_BRIEF:_
Check every line below for the string "crianças". Copy the ones that have it.

EXERCISE INPUTS below:

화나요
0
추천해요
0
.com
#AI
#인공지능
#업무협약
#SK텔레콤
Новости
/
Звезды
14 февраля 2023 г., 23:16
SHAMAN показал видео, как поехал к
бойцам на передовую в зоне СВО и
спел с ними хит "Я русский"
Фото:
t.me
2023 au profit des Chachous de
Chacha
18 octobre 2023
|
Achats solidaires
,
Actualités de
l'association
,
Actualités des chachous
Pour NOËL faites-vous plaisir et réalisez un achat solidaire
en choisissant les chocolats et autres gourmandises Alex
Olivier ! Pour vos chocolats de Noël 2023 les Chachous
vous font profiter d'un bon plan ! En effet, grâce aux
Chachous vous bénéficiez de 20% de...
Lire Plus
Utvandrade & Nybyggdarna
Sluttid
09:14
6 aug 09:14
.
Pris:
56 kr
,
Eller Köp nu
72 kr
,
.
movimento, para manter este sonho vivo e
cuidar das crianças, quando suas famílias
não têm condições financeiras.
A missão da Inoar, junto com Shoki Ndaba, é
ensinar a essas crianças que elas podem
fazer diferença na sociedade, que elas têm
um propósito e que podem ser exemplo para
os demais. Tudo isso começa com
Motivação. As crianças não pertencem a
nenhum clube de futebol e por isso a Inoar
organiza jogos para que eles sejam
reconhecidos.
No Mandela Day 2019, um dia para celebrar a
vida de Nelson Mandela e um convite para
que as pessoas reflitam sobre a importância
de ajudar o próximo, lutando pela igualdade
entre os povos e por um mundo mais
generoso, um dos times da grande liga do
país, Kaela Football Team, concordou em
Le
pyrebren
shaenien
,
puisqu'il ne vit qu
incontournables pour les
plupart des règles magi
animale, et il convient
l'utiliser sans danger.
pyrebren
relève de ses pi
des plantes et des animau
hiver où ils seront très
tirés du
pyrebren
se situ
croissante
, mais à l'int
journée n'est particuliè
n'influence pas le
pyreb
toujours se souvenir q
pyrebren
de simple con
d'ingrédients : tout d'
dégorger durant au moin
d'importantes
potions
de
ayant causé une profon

End of EXERCISE INPUTS.

_ANSWER TO THE PROBLEM:_
cuidar das crianças, quando suas famílias
ensinar a essas crianças que elas podem
Motivação. As crianças não pertencem a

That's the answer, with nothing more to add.